I'd be willing to help walk you through the inital steps if you need some help.


----------



## veedub3 (Mar 29, 2007)

The cart above is using shopify. Being that you have no experience I also agree you need to hire someone to do it for you. After they design it, it is easy for you to go in and add products and maintain. They have a list of designers that can customize the shop for you here. There are many more options you can go with besides shopify that can give you what you are looking for, but hiring someone will get it done for you quicker without pulling out your hair. Also look at Bigcartel, corecommerce, bigcommerce, for ready made shops, and Magneto, osCommerce, ZenCart, and Cubecart for Opensource. The key to all of these suggestions being that you have absolutely no experience, is having someone to do the designing for you.


----------



## Heavy Hearted (Mar 7, 2011)

Hey by the way..that victate has a pretty sick website bro!!


----------



## designnbuy (Jan 1, 2010)

For developing an e-commerce site you need to get the service of a developer.


----------



## ViTees (Mar 15, 2011)

I really think you can avoid hiring someone for this. Shopify and BigCartel are both very simple, streamlined solutions from front end to back end.

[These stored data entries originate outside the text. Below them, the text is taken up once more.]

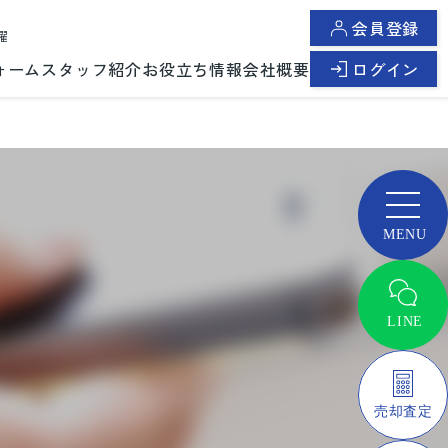
会員登録
曜
ォーム
スタッフ紹介
お役立ち情報
会社概要
ログイン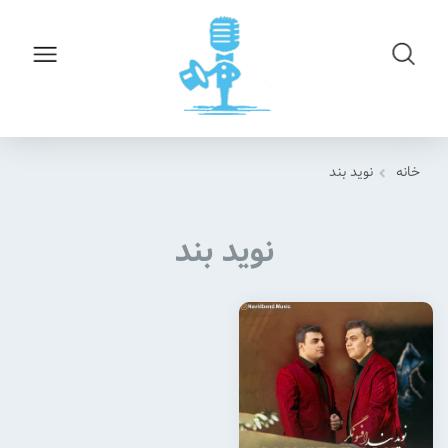
خانه
نوید بند
نوید بند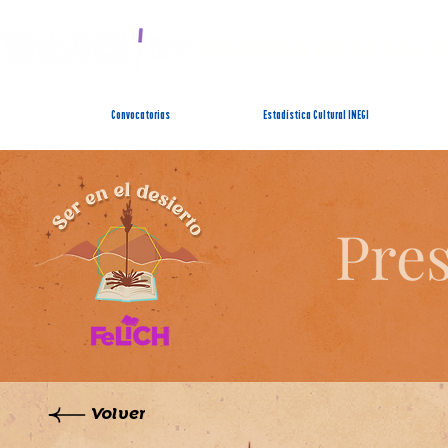
SISTEMA ESTATAL 
Convocatorias
Estadística Cultural INEGI
Pres
Volver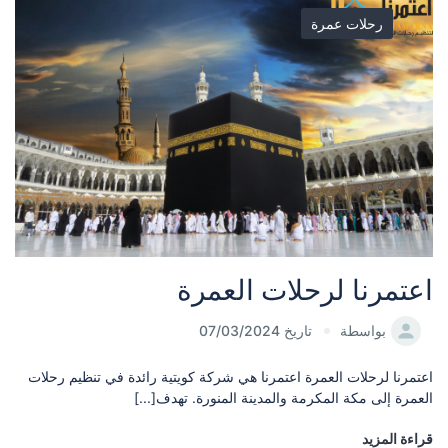
رحلات عمرة
اعتمرنا لرحلات العمرة
بواسطة
تاريخ 07/03/2024
اعتمرنا لرحلات العمرة اعتمرنا هي شركة كويتية رائدة في تنظيم رحلات
العمرة إلى مكة المكرمة والمدينة المنورة. تهدف[...]
قراءة المزيد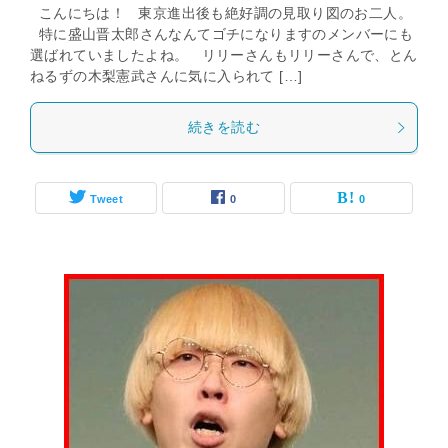
こんにちは！ 東京進出後も絶好調の見取り図のお二人。
特に盛山晋太郎さんなんてゴチになりますのメンバーにも
選ばれていましたよね。 リリーさんもリリーさんで、とん
ねるずの木梨憲武さんに気に入られて […]
続きを読む
Tweet
0
0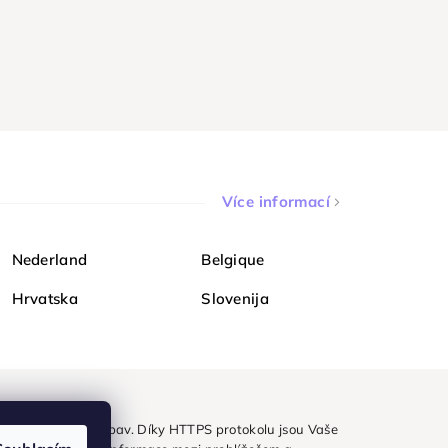
Více informací
Nederland
Belgique
Hrvatska
Slovenija
ezpečně a bez obav. Díky HTTPS protokolu jsou Vaše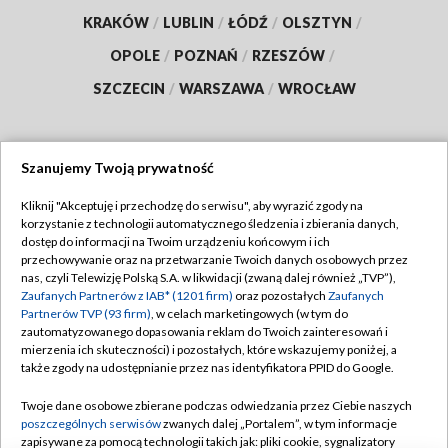
KRAKÓW
/
LUBLIN
/
ŁÓDŹ
/
OLSZTYN
/
OPOLE
/
POZNAŃ
/
RZESZÓW
/
SZCZECIN
/
WARSZAWA
/
WROCŁAW
Szanujemy Twoją prywatność
Dołącz do nas:
Kliknij "Akceptuję i przechodzę do serwisu", aby wyrazić zgody na
korzystanie z technologii automatycznego śledzenia i zbierania danych,
TVP
dostęp do informacji na Twoim urządzeniu końcowym i ich
Abonament TVP
przechowywanie oraz na przetwarzanie Twoich danych osobowych przez
Regulamin TVP
nas, czyli Telewizję Polską S.A. w likwidacji (zwaną dalej również „TVP”),
Emisja w TVP
Polityka prywatności
Zaufanych Partnerów z IAB* (1201 firm)
oraz pozostałych
Zaufanych
Partnerów TVP (93 firm)
, w celach marketingowych (w tym do
Centrum informacji TVP
Moje zgody
zautomatyzowanego dopasowania reklam do Twoich zainteresowań i
mierzenia ich skuteczności) i pozostałych, które wskazujemy poniżej, a
Naziemna Telewizja Cyfrowa
Pomoc
także zgody na udostępnianie przez nas identyfikatora PPID do Google.
Sklep TVP
Biuro reklamy
Twoje dane osobowe zbierane podczas odwiedzania przez Ciebie naszych
Rada Programowa
Kontakt
poszczególnych serwisów
zwanych dalej „Portalem”, w tym informacje
zapisywane za pomocą technologii takich jak: pliki cookie, sygnalizatory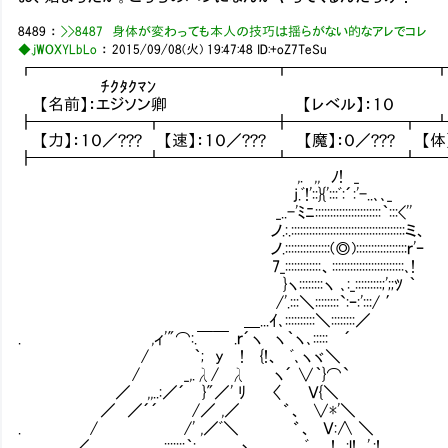
8489
：
>>8487 身体が変わっても本人の技巧は揺らがない的なアレでコレ
◆.jWOXYLbLo
：
2015/09/08(火) 19:47:48
ID:+oZ7TeSu
┏━━━━━━━━━━━━━━━┳━━━━━━━━━
ﾁｸﾀｸﾏﾝ
【名前】：エジソン卿 【レベル】：１０ 【アラ
┣━━━━━━━┳━━━━━━━╋━━━━━━━┳━
【力】：１０／??? 【速】：１０／??? 【魔】：０／??? 【体】
┣━━━━━━━┻━━━━━━━┻━━━━━━━┻━
,. ,, ﾉ! _
j.ﾞ!'::}{':::ﾞ:´:'-..､､_
_..-'ﾐﾆ::::::::::::::::::::::｀:::<''
ノ.:.::::::::::::::::::::::::::::::::::::::ミ、
ノ.:::::::::::::::(◎):::::::::::::::::ｒ'ｰ
7_::::::::::::、::::::::::::::::::::::::､!
}ヽ::::::::ヽ ､:_:::::::::;';;ﾂ ｀
/'.:::＼::::::::`:ｰ:':::/ ′
＿...ｲ､::::::::::＼::::::::／
. ,ィ'"⌒:.￣￣ .ｒ´ヽ ヽ｀ヽ､:::::㍗´
/ ｀; y ! {!、 ﾞ､ヽヾ＼
/ _,.λ/ λ ヽ´ ∨｀}⌒`
／ ,,..:／´ }"／' ﾘ 〈 Ｖ{＼
／ ／´´ /／ ,／ ゛、 ∨*'＼
. / /' ,／ﾞ＼ ゛、 Ｖ:∧ ＼
. ／ ,;;;;::;｀: ヽ ﾞ、 ! :l! ',:!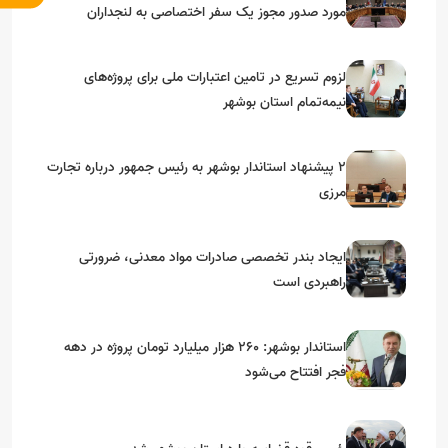
مورد صدور مجوز یک سفر اختصاصی به لنجداران
استان‌های جنوبی
لزوم تسریع در تامین اعتبارات ملی برای پروژه‌های
نیمه‌تمام استان بوشهر
۲ پیشنهاد استاندار بوشهر به رئیس جمهور درباره تجارت
مرزی
ایجاد بندر تخصصی صادرات مواد معدنی، ضرورتی
راهبردی است
استاندار بوشهر: ۲۶۰ هزار میلیارد تومان پروژه در دهه
فجر افتتاح می‌شود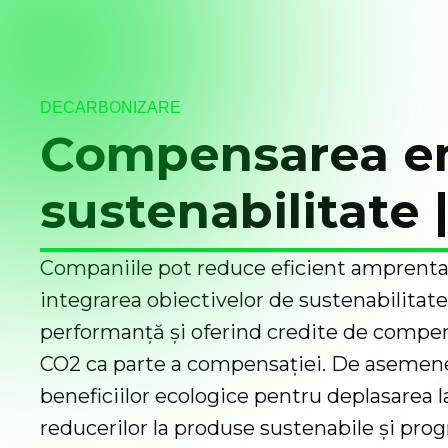
DECARBONIZARE
Compensarea emis
sustenabilitate
Companiile pot reduce eficient amprenta
integrarea obiectivelor de sustenabilitate
performanță și oferind credite de compen
CO2 ca parte a compensației. De asemen
beneficiilor ecologice pentru deplasarea 
reducerilor la produse sustenabile și pro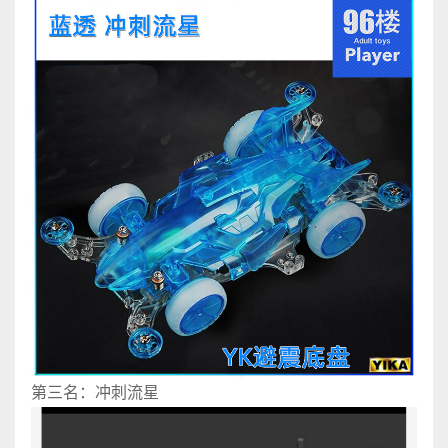
第三名：冲刺流星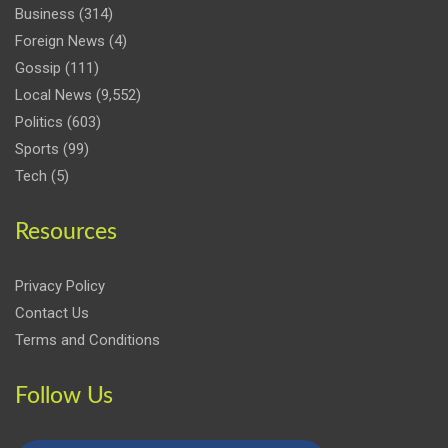
Business
(314)
Foreign News
(4)
Gossip
(111)
Local News
(9,552)
Politics
(603)
Sports
(99)
Tech
(5)
Resources
Privacy Policy
Contact Us
Terms and Conditions
Follow Us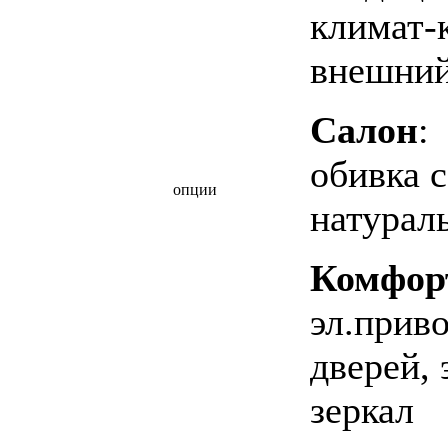
климат-
внешний
Салон
:
обивка с
опции
натурал
Комфор
эл.приво
дверей, 
зеркал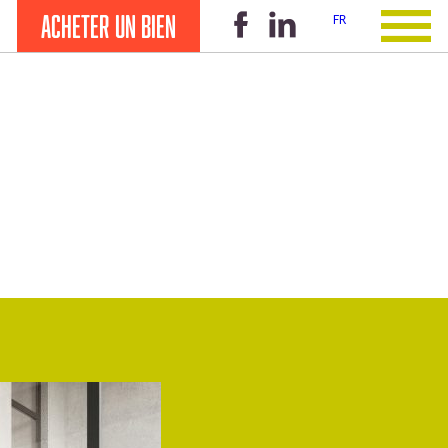
Acheter un bien
FR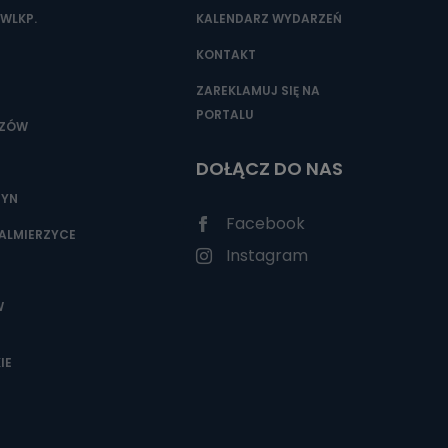
WLKP.
KALENDARZ WYDARZEŃ
KONTAKT
ZAREKLAMUJ SIĘ NA
PORTALU
SZÓW
DOŁĄCZ DO NAS
ZYN
Facebook
ALMIERZYCE
Instagram
W
IE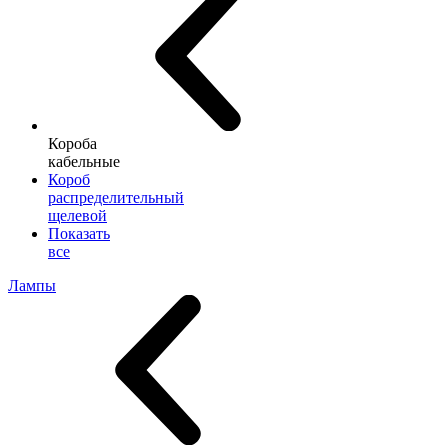
Короба
кабельные
Короб
распределительный
щелевой
Показать
все
Лампы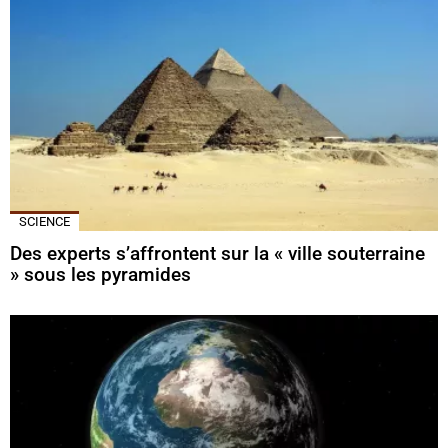
SCIENCE
Des experts s’affrontent sur la « ville souterraine
» sous les pyramides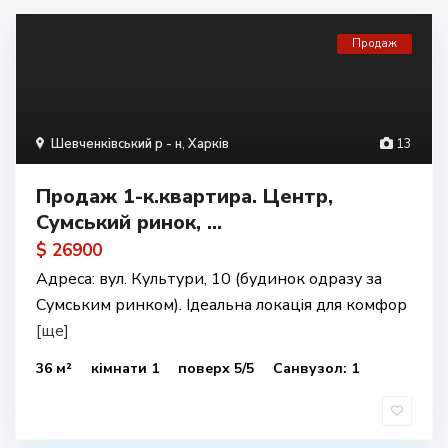
Продаж
Шевченківський р - н
,
Харків
13
Продаж 1-к.квартира. Центр,
Сумський ринок, ...
$ 26900
Адреса: вул. Культури, 10 (будинок одразу за
Сумським ринком). Ідеальна локація для комфор
[ще]
36 м²
кімнати 1
поверх 5/5
Санвузол: 1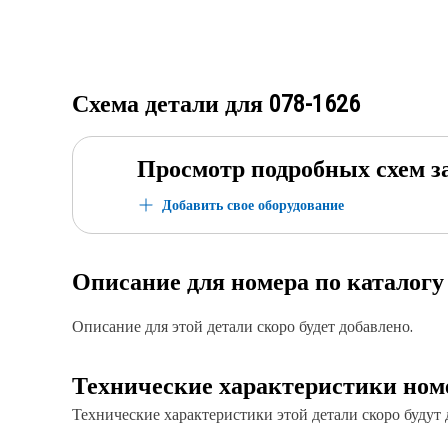
Схема детали для
078-1626
Просмотр подробных схем з
Добавить свое оборудование
Описание для номера по каталог
Описание для этой детали скоро будет добавлено.
Технические характеристики ном
Технические характеристики этой детали скоро будут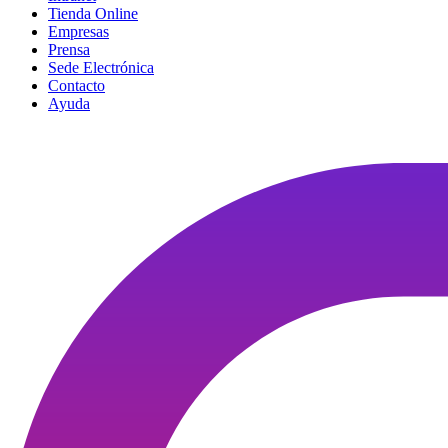
Tienda Online
Empresas
Prensa
Sede Electrónica
Contacto
Ayuda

I use a service called Goodsie, which is currently in beta. It handles everything — the design, inventory, e-commerce, etc. Check out the tour and see if it fits.


----------



## Louie2010 (Feb 26, 2010)

I have had in the back of my mind opening a website.

I checked out shopify that was linked earlier. I notice they charge a transaction fee on your sales. Is this normal for most websites? I didn't expect to pay a transaction fee in addition to paying for the site.

Any other companies anyone would recommend looking at. Especially companies that make it easier for a computer challenged person as myself to open a "store" online.

Thanks.


----------